_PROBLEMS TO SOLVE_:
[a] Print the passage from the piece on voting rights for Irish emigrants that begins with the words containing "We’ve been told" and ends with "in Australian elections.", copied word for word.
[b] Pick up the piece on voting rights for Irish emigrants from its final sentence and carry it on.

_DOCUMENT EXCERPT_:
+--

Ireland has always been a country of emigrants but there’s a clear divide between those who were privileged to stay behind and those who didn’t have a choice. There are people who have the social and financial capital to get a leg up in a lucrative industry or a mate of a mate with a cheap flat going or parents could help with a house deposit. Then there are those whose circumstances don’t cushion them enough to get ahead in fundamentally flawed systems.

Those who couldn’t tolerate the failures of the State and might be the most motivated to have a say on the matter can’t. Which feels a bit convenient.

We’ve been told we can’t let Irish emigrants living abroad vote. It would open the imaginary floodgates to Maga hat wearers dying to poison Irish democracy. Millions of Irish citizens don’t live in Ireland with a good chunk of them being born abroad. If we gave everyone with an Irish passport a vote, untold damage would be done. But we don’t have to give everyone with an Irish passport a vote, we don’t have to give every Irish citizen the vote. That’s not how it works in democracies that enfranchise their citizens living abroad. There are many Australian passport holders living in Ireland who are not entitled to vote in Australian elections.

Other countries have easily applied checks and balances to protect their democracy and their eligible overseas citizens’ ability to vote. For example I could only vote in Australian elections for six years after I left the country. I could vote by post or pop down to the embassy while sniffing out the spare Tim Tams lying around the office.

+--

_ENTRIES SUPPLIED_:
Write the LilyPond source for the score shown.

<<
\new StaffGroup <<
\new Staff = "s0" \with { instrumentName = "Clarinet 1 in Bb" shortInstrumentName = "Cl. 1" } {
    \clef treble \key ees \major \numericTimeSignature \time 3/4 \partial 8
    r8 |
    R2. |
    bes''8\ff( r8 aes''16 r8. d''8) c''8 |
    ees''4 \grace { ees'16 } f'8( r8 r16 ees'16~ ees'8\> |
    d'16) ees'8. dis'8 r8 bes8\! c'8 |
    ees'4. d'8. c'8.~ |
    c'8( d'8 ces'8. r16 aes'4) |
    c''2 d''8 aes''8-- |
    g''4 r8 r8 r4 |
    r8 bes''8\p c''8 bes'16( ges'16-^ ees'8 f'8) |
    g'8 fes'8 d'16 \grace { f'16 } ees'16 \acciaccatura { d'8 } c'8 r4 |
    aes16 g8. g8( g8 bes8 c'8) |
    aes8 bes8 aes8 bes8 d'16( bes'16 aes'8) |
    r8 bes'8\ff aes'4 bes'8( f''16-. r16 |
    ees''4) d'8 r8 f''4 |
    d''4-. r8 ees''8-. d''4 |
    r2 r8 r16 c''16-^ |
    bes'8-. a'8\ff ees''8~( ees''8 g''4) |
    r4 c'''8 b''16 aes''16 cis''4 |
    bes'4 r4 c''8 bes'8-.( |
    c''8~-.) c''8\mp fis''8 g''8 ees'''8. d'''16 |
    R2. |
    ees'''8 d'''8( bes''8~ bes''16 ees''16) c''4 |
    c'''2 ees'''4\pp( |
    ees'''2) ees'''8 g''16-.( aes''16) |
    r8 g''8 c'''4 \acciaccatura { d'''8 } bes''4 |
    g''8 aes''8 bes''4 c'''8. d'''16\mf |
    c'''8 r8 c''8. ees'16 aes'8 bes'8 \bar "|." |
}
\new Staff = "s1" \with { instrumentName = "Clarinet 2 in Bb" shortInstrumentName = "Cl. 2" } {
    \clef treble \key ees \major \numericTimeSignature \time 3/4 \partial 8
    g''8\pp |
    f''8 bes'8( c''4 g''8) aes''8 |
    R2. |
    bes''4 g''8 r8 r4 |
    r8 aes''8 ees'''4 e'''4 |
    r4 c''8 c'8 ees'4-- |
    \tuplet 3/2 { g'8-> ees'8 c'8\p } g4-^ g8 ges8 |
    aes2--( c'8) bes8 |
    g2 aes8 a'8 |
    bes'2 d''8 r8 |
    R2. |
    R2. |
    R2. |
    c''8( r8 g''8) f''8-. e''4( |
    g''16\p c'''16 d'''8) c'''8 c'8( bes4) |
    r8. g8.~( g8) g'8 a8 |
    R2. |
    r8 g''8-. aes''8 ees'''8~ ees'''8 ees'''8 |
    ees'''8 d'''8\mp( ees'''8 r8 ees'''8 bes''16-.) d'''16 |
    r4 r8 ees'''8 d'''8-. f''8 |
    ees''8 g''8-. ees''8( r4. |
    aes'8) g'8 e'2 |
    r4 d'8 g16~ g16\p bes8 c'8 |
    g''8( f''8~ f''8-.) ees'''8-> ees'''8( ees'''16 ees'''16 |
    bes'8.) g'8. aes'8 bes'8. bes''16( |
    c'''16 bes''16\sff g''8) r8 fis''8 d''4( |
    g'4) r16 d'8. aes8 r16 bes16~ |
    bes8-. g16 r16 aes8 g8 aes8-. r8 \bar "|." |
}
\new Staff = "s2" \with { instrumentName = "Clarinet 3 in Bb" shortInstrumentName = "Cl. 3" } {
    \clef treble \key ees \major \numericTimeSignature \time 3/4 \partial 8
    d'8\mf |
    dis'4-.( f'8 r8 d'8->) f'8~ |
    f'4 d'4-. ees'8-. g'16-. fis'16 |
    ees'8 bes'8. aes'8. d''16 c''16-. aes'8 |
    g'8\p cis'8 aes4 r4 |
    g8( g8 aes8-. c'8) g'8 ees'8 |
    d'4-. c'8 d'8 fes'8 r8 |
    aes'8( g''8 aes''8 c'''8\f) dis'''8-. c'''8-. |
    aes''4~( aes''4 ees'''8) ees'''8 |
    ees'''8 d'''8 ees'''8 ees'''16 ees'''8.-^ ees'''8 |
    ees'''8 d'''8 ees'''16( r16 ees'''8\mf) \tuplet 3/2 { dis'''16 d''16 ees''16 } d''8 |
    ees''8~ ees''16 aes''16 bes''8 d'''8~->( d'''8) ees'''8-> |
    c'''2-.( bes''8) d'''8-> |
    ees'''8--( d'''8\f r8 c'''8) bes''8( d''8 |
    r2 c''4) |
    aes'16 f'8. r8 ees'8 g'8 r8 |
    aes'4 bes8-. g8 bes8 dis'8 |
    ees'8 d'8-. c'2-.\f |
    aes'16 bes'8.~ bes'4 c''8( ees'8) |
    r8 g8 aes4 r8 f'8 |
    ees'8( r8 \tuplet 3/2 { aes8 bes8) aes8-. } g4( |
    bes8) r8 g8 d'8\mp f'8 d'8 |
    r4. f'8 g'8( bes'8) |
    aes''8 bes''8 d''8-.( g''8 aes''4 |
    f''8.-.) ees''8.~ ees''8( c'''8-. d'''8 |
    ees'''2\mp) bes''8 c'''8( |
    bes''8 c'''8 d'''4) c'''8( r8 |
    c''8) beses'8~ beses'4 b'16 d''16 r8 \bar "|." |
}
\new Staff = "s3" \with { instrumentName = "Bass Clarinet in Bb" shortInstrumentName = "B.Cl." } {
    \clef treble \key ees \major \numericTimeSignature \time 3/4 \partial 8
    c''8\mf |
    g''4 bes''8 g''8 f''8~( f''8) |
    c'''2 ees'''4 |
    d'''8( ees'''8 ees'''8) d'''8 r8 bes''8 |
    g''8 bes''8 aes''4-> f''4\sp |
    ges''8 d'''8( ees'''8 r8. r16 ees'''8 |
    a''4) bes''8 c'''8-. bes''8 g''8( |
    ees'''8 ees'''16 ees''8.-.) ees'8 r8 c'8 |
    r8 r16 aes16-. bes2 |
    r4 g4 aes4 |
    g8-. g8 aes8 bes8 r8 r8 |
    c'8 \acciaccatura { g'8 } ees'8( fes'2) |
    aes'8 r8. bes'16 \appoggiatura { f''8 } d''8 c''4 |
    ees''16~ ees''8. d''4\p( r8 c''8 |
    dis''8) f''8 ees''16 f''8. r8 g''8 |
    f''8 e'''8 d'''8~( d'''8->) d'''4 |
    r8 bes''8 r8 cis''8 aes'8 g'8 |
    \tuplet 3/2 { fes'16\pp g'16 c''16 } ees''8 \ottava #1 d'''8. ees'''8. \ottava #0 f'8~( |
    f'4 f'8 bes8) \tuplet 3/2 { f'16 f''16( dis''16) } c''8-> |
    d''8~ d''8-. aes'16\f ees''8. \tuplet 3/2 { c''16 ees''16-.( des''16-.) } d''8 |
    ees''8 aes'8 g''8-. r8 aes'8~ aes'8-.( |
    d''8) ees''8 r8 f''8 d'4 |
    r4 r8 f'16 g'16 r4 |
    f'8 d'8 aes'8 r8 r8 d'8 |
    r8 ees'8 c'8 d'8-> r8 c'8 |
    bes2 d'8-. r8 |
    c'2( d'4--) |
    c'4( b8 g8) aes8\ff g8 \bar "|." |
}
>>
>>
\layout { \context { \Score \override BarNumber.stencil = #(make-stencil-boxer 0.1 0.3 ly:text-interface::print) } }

+--

_ANSWERS PROVIDED_:
[a]
We’ve been told we can’t let Irish emigrants living abroad vote. It would open the imaginary floodgates to Maga hat wearers dying to poison Irish democracy. Millions of Irish citizens don’t live in Ireland with a good chunk of them being born abroad. If we gave everyone with an Irish passport a vote, untold damage would be done. But we don’t have to give everyone with an Irish passport a vote, we don’t have to give every Irish citizen the vote. That’s not how it works in democracies that enfranchise their citizens living abroad. There are many Australian passport holders living in Ireland who are not entitled to vote in Australian elections.

[b]
Telling the Irish abroad they can’t shape a country they loved but had to leave feels wrong

If I was one of those foreign dodgy vote stealers that opponents to voting abroad are so afraid of, I would have had to sit on a 24-hour flight to Australia, live there long enough to get a proof of address, have Australian ID, get on the electoral roll, then drag my arse back to Ireland, and register as an overseas voter but only for six years. It seems like an awful lot of trouble to go to for even the most motivated bad actor.

Telling the Irish abroad they can’t shape a country they loved but had to leave feels wrong. The explanations of “it’s too hard”, or “it’s too risky” feel threadbare and lazy. The democratic equivalent of telling kids they have put those biscuits back at the shop right now or “the man” will come to take them away. Is it anonymous bad actors we’re afraid of or is it the votes of people who have hopes of coming back to a better home?